April 5, 2010 was a blessed day for me.
That was the day Duke won the national championship, but, trust me, that’s not it. No, that was the day I was diagnosed with cancer.
Yes. On that Monday afternoon, I stopped dead in my tracks at my job that fully insures me and encourages its employees to take proactive steps toward better health, and said to myself, “I am tired of feeling tired all the time.” Without asking anyone’s permission, I drove to my family doctor, who worked me in within an hour. He felt the lump near my collarbone, and within an hour I had a CT scan. By the end of the afternoon, I had a biopsy and a diagnosis.
Hodgkins Lymphoma. Stage 3b. Blessed, indeed.
Up to this point, other than a routine copay at the family doctor, no one had said a word about cost, whether I could afford treatment or whether my insurance would pay. All that mattered was diagnosis and treatment. When our nation’s health care system gets it right, it really gets it right.
Which leads me to ask: What if I were one of our nation’s 45 million without insurance? At no point did my symptoms keep me from trudging into work day after day, which, had my livelihood depended on it, I surely would have kept on doing … until the tumors overwhelmed me and I either died or became an expensive charity case all of you would have indirectly helped pay for.
We as a society have to be better than this.
In New Hanover, Brunswick and Pender counties alone, the state’s Institute of Medicine estimates about 48,000 adults are without health insurance. These are generally hardworking people who hold jobs, pay taxes and want the best for their children.
A depressingly high number have no doctor and little if any access to any medical care, and almost every one of them is a tumor away from either bankruptcy or charity hardship at the local hospital.
In too many cases, the most meaningful result is life-limiting illness or death.
There are some local efforts in place to address this.
Cape Fear HealthNet has been working to take what we call our safety net – free clinics, federally funded clinics, health department and hospital clinics – and weave them into a collaborative system that can better serve the low-income uninsured.
HealthNet “navigators” assist in finding the limited medical appointments available and in plugging into the other social services, such as food stamps, prescription assistance or emergency shelter services, available in the community. A nurse advocate works with those with chronic disease, teaching them how to care for themselves rather than making repeated trips to the emergency room.
HealthNet has funded additional health providers, typically Family Nurse Practitioners, at the free clinics, as well as programs that help the chronically ill apply for free long-term medication assistance.
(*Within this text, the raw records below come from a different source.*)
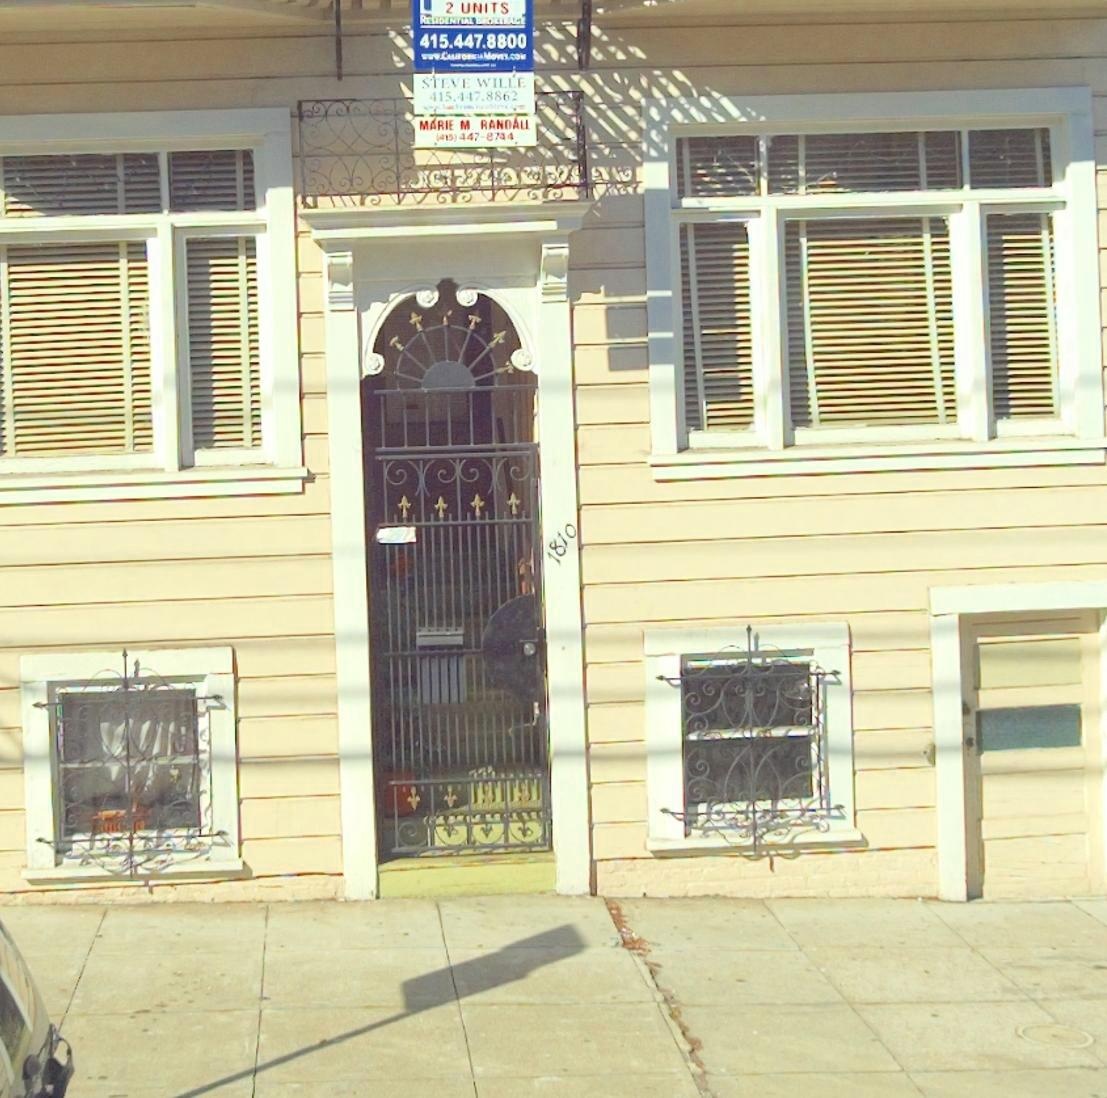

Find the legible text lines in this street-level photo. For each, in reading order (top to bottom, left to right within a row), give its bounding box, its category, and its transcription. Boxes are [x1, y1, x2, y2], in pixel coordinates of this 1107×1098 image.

[443, 0, 511, 15] None: 2 UNITS
[418, 30, 528, 49] None: 415.447.8800
[420, 75, 527, 90] None: STEVE WILLE
[427, 89, 520, 103] None: 415.447.8862
[418, 117, 532, 132] None: MARIE M. RANDALL
[435, 130, 516, 143] None: (415)447-8744
[545, 520, 580, 570] StreetNumber: 1810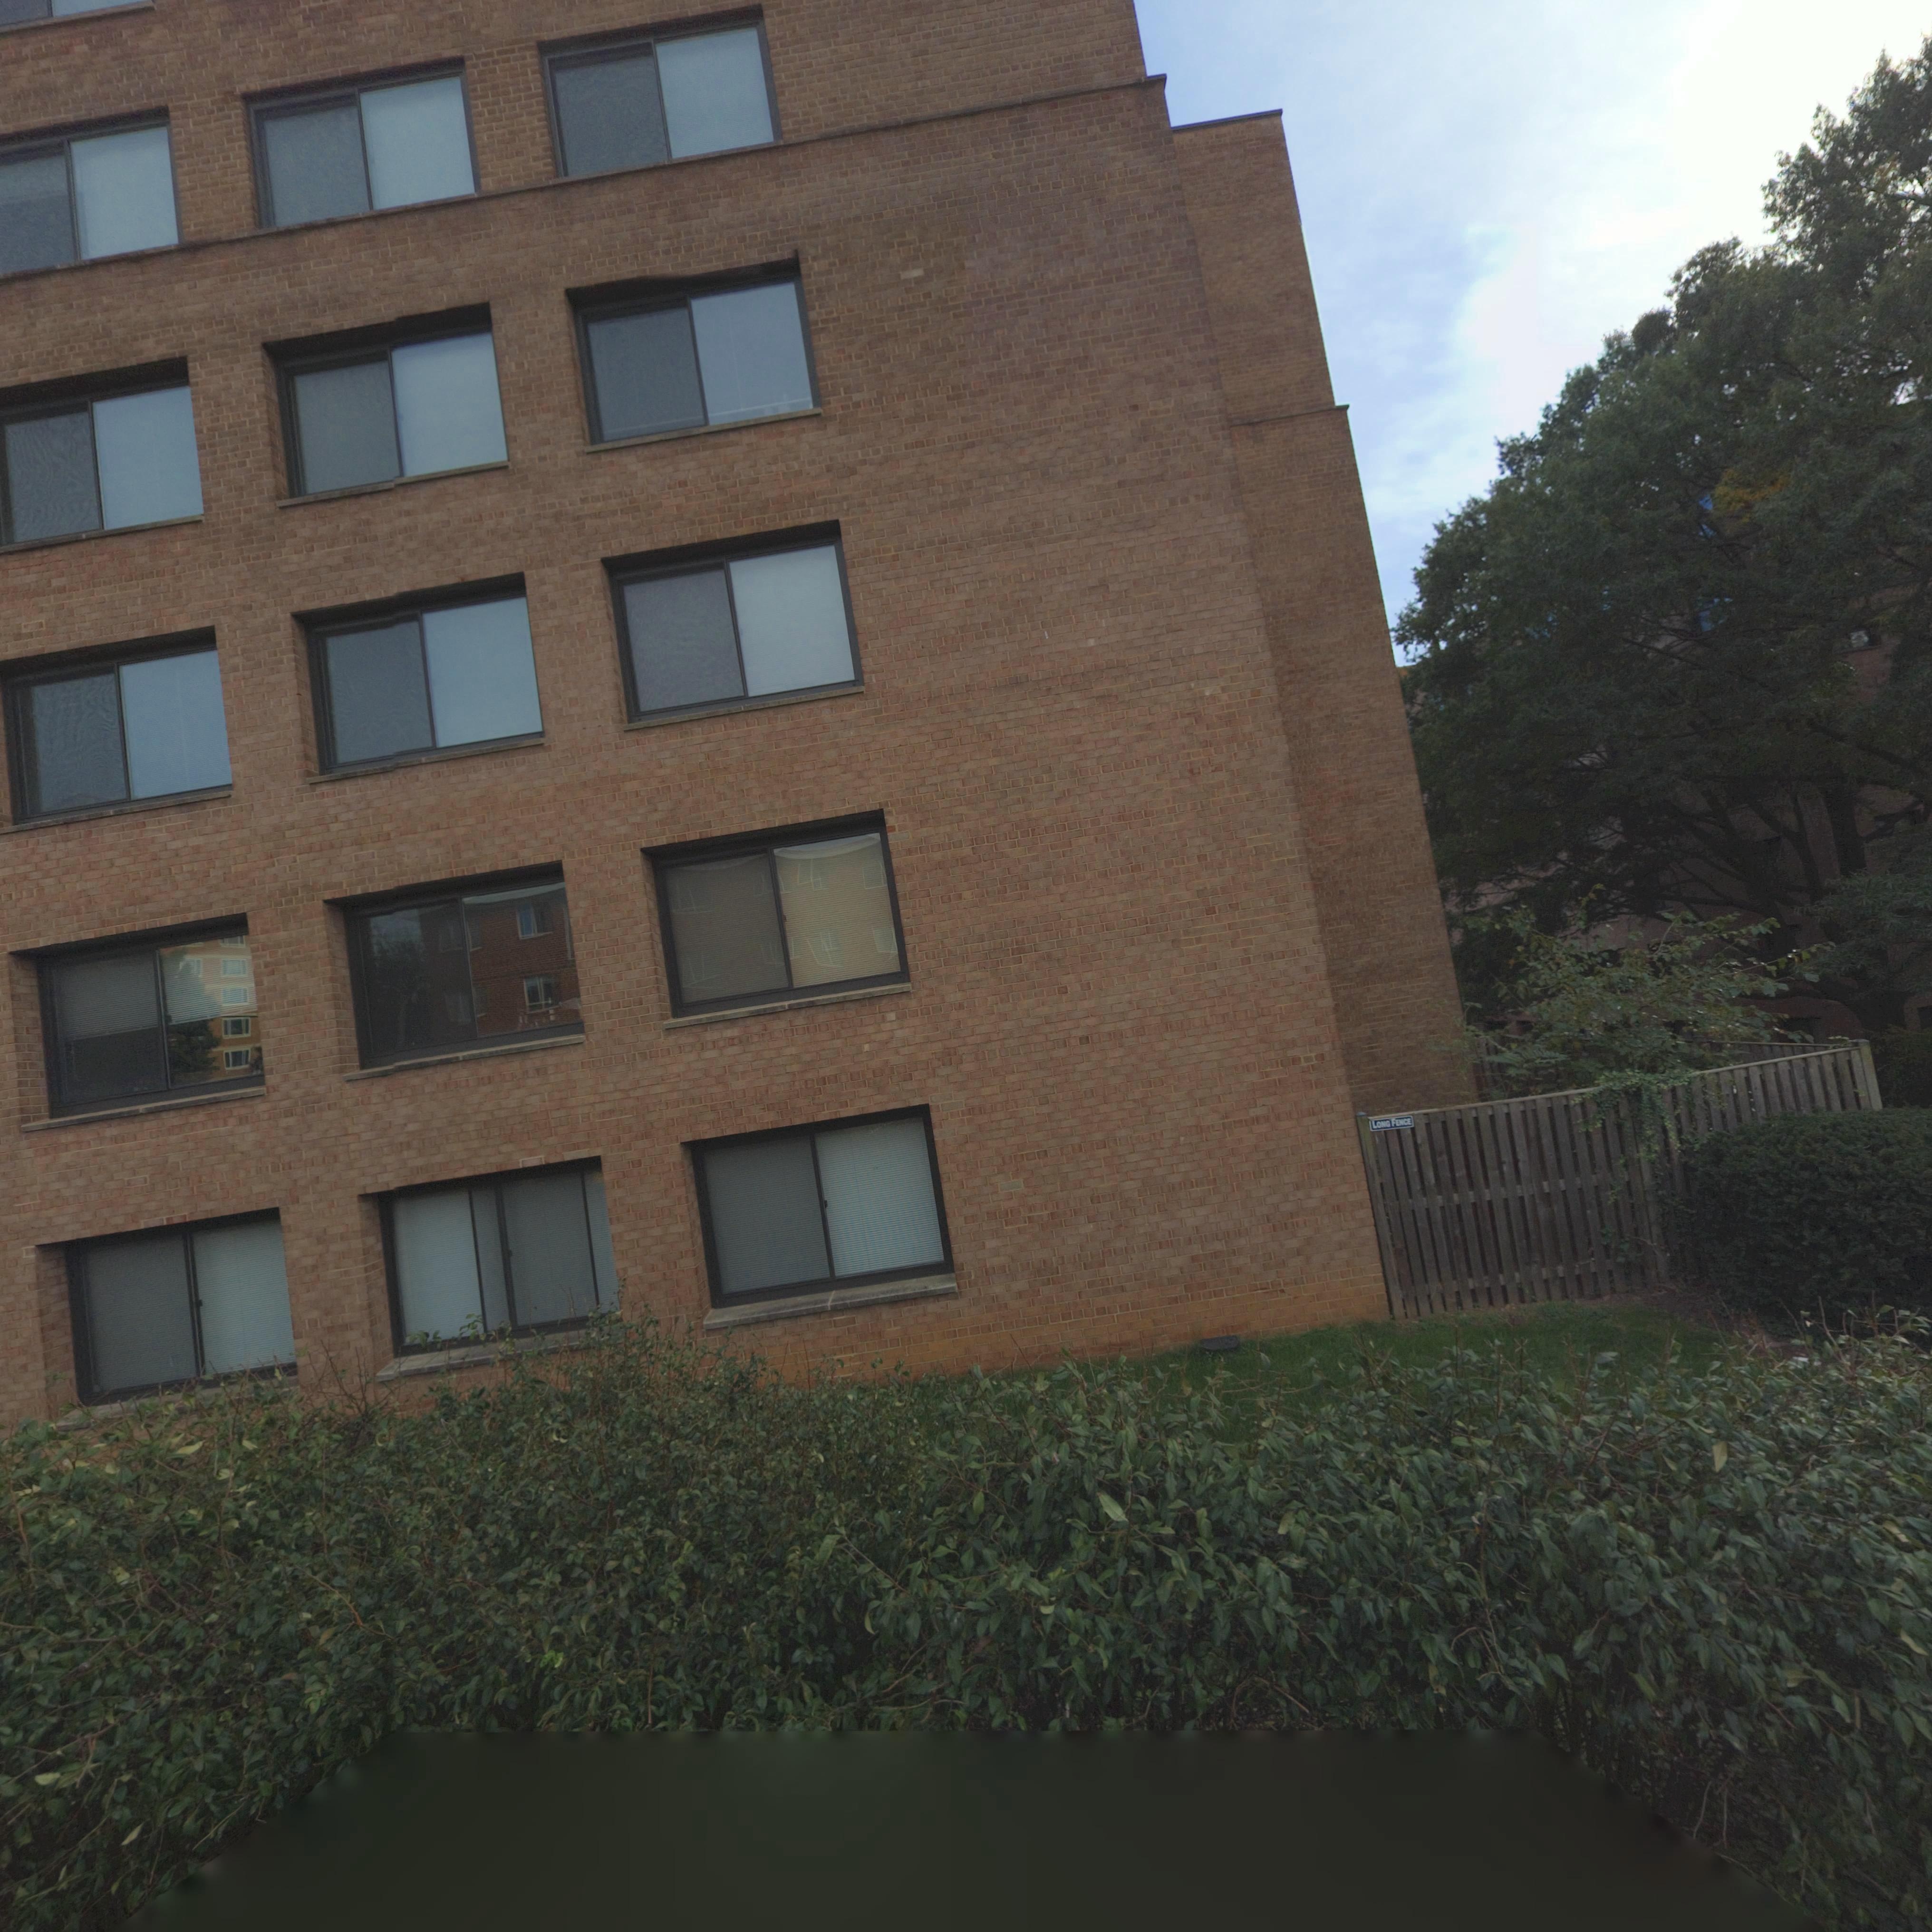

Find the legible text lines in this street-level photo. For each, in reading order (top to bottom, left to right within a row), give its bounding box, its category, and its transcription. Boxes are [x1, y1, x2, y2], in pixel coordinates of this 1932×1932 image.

But HealthNet’s finest moment to date was July 1, the day Dr. Janelle Rhyne, one of the state’s most respected internal medicine and infectious disease physicians, began as medical director. Under Rhyne’s leadership, HealthNet will open an “episodic care” clinic based at Tileston Health Clinic, St. Mary Church’s new medical clinic, and Wilmington Health Access for Teens. The clinic will reach those low-income uninsured patients with fevers, infections and nagging illnesses that need to be treated before they become something worse. Think of it as urgent care for the uninsured.
With Rhyne on board, HealthNet will also begin asking the community’s private physicians to volunteer to take on a limited number of patients, helping to reduce the overwhelming unmet need. Through these types of efforts, HealthNet and its partners can chip away at this issue and provide the uninsured with the human dignity of medical treatment when they are sick.
HealthNet is entirely grant-funded, but that can’t last forever. We will need support from our businesses, our government, and private donors who recognize our community is better off when more of us stay healthy and productive.
I say “we” because I am chairman of Cape Fear HealthNet’s board, and have been since its inception four years ago. Until April 5, the issue of access to health care was important to me, but only as a policy matter that affected someone else. Today it’s personal.
I call my diagnosis a blessing, but it shouldn’t be. It should be a right. Not as an entitlement, but as a byproduct of citizenship of the greatest nation on earth.
This isn’t about universal health care, single-payer systems or any of the buzzwords driving today’s health care debate. This is about being able to go to a doctor when you’re sick.
Don’t count on health care reform to solve this. The programs that cover the uninsured don’t start until 2014 and even then, if we don’t have enough doctors in primary care, it won’t really matter.
I am lucky, but it shouldn’t have come down to that. If you’re sick and it’s treatable, you should have a chance to get well.
We are better than this.
Former StarNews reporter Scott Whisnant works in government relations for New Hanover Regional Medical Center and chairs Cape Fear HealthNet. He reports his prognosis for full recovery is excellent and thanks everyone who has been so supportive of him and his family.